- [GIVEN TASK A]:
Answer these from the chapter notes below:
(i) How many years must pass before Okonkwo can return?
(ii) Who is killed by Okonkwo's gun at the funeral?
(iii) How many seed yams does each of Uchendu's sons give Okonkwo?
- [GIVEN TASK B]: Translate this sentence from the chapter notes below into Spanish: "Uchendu says he has lost six wives and twenty-two children but he does not despair."

- [DOCUMENT PASSAGE]:
################

Summary of Chapter Thirteen
The drums beat and waken everyone in Umoufia. They are a communication system. They say first, someone has died, and the then, finally, the village is named, then the person. The man is Ezeudu, the elder who had warned Okonkwo not to kill Ikemefuna.
Ezeudu is a great man, who won three of the four clan titles, so the whole clan is at the funeral. Guns and cannon are fired, and drums beat. It is a warrior’s funeral, and the egwugwu are present in their masks. One egwugwu is so fierce he is chasing people with a machete and has to be restrained. At sunset a final gun and canon salute before burial ends in disaster. The dead man’s sixteen-year-old son was accidentally killed by Okonkwo’s gun.
Okonkwo has committed a sin against the earth goddess and has to flee from the land. It was a female sin because accidental, so he can return after seven years. He collects his belongings, weeping wives, and children and goes to his mother’s home in Mbanta, to his uncle’s house. Obierika and other friends take and store Okonkwo’s yams and then burn his houses and destroy his belongings and animals, for Okonkwo has polluted the land.
Commentary on Chapter Thirteen
The funeral unleashes great power and emotion. The masked ancestral spirits themselves seem mad, and it is implied that the passion was too much for Okonkwo who accidentally fires his gun and kills the boy of the dead man. We have seen that Okonkwo has unrestrained anger and emotion, but he is also a bad shot. He missed hitting Ekwefi when firing at her in anger, and here, he did not intend the death at all. His luck has changed, and it was the dead warrior, Ezeudu, who had warned him about Ikemefuna. Now, he really has offended the earth by killing a clansman, and has to go into exile to pay the penalty. Obierika is a thoughtful man who questions this judgment, as when he had to kill his newborn twins, an abomination to the earth. Yet, a formal judgment is a way to pay off the guilt and put a limit to it. This judgment is very harsh on a man like Okonkwo who is still trying to rise, and may have had ambitions to take the highest title. This event ends Part One of the novel.
Summary of Chapter Fourteen
Part Two is the exile and opens with Okonkwo in exile at his maternal uncle Uchendu’s compound. Ochendu arranges rites and sacrifices for the female ochu, or sin. He gives Okonkwo ground for a house and fields, and his sons give Okonkwo three hundred seed yams each. Okonkwo and his family work hard, but it is starting over, and he fights despair, for he had planned to be one of the lords of the clan, and now he feels his chi is not cut out for great things. Yet his mother’s people are kind to him.
Uchendu takes the opportunity of his son’s marriage to make a public speech about Okonkwo. He says Okonkwo is an exile bowed with grief, but he asks him a question: why do we say Nneka, or Mother is Supreme if a man is the head of the house? Okonkwo doesn’t know. Uchendu says, A child belongs to the father, but when the father beats it, it runs to mother. Mother is there to protect you. That is why you have come to the motherland in trouble. You must not die in exile. Uchendu says he has lost six wives and twenty-two children but he does not despair.
Commentary on Chapter Fourteen
Uchendu aptly identifies Okonkwo’s weakness—his over attachment to the male virtues. Thus, his punishment seems just: he gets one more opportunity to learn the female side of life. Uchendu tries to instill in him the value of mother and mother earth. He says that when a woman dies, there is a song that says,
“For whom it is well, for whom it is well?
There is no one for whom it is well.” (Ch. 14, p.135)

################

Dataset items:
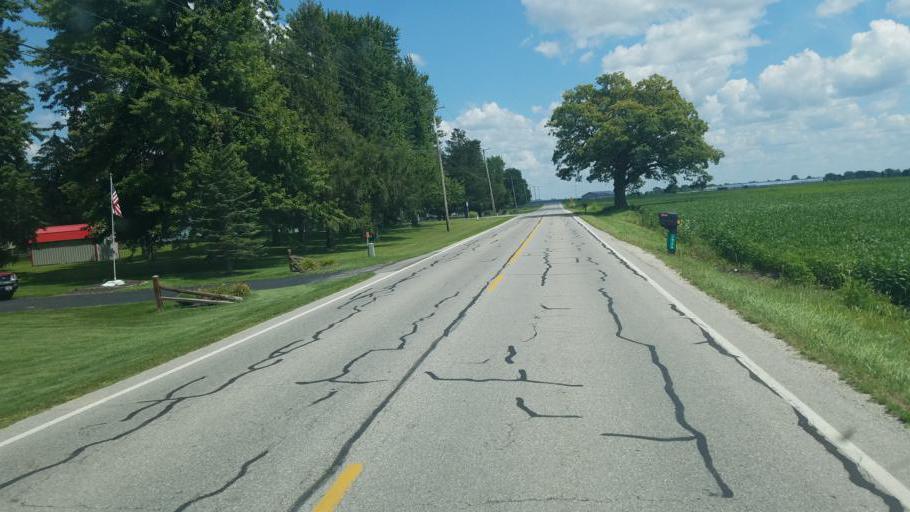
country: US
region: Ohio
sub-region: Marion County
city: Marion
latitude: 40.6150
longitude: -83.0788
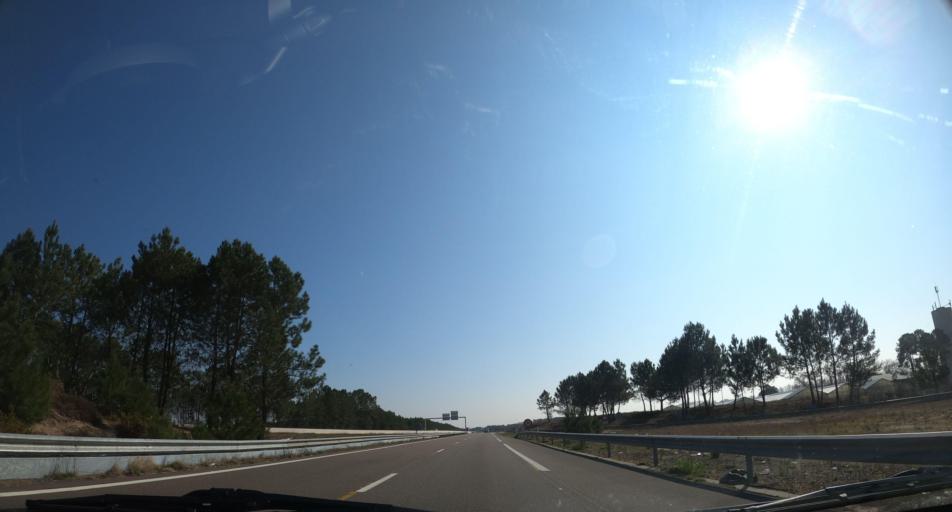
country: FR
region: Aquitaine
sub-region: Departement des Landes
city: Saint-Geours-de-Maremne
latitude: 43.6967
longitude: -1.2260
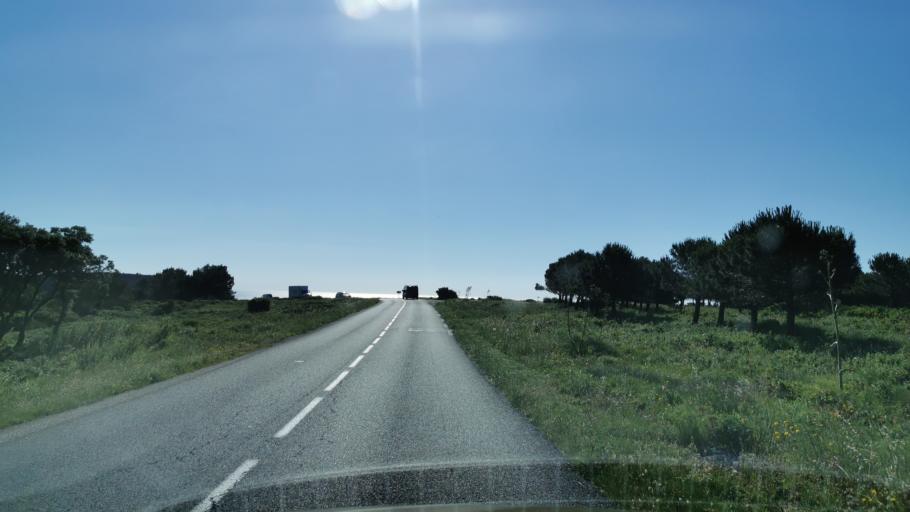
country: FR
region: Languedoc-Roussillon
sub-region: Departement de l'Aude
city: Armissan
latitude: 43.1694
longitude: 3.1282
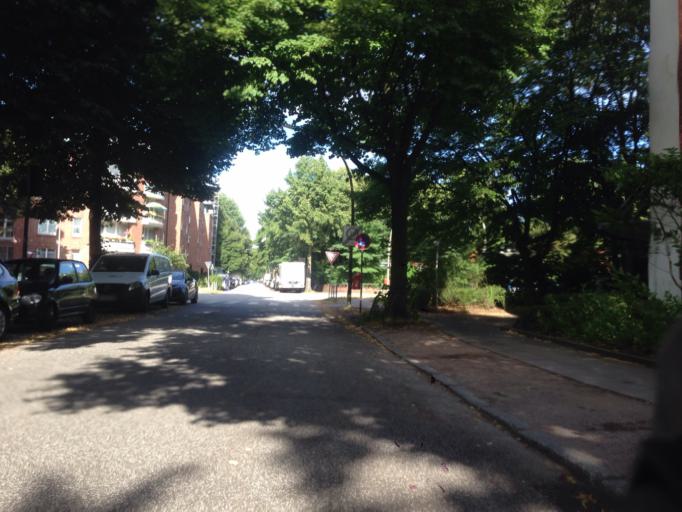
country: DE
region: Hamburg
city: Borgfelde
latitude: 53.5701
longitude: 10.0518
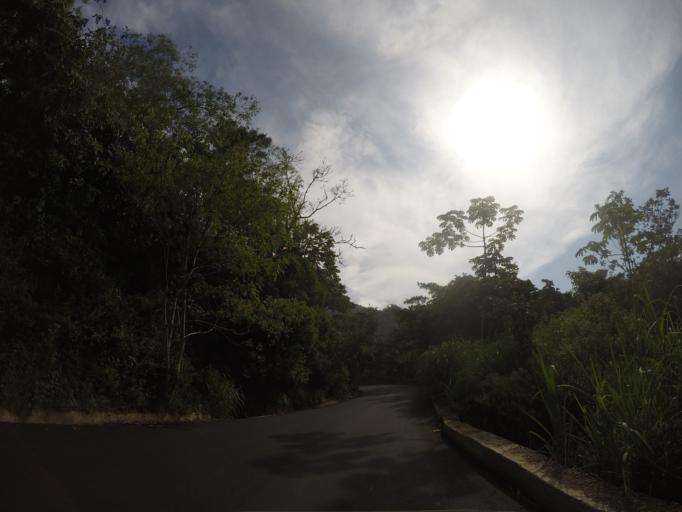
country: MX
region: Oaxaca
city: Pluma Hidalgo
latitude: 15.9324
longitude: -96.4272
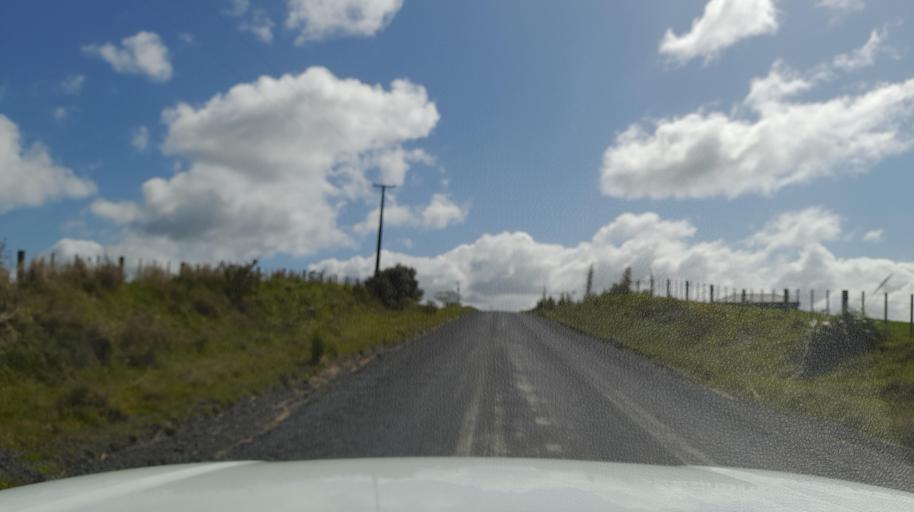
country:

################

- [TASK ANSWER A]:
(i) Seven years.
(ii) Ezeudu's sixteen-year-old son.
(iii) Three hundred.

- [TASK ANSWER B]: Uchendu dice que ha perdido seis esposas y veintidós hijos, pero no se desespera.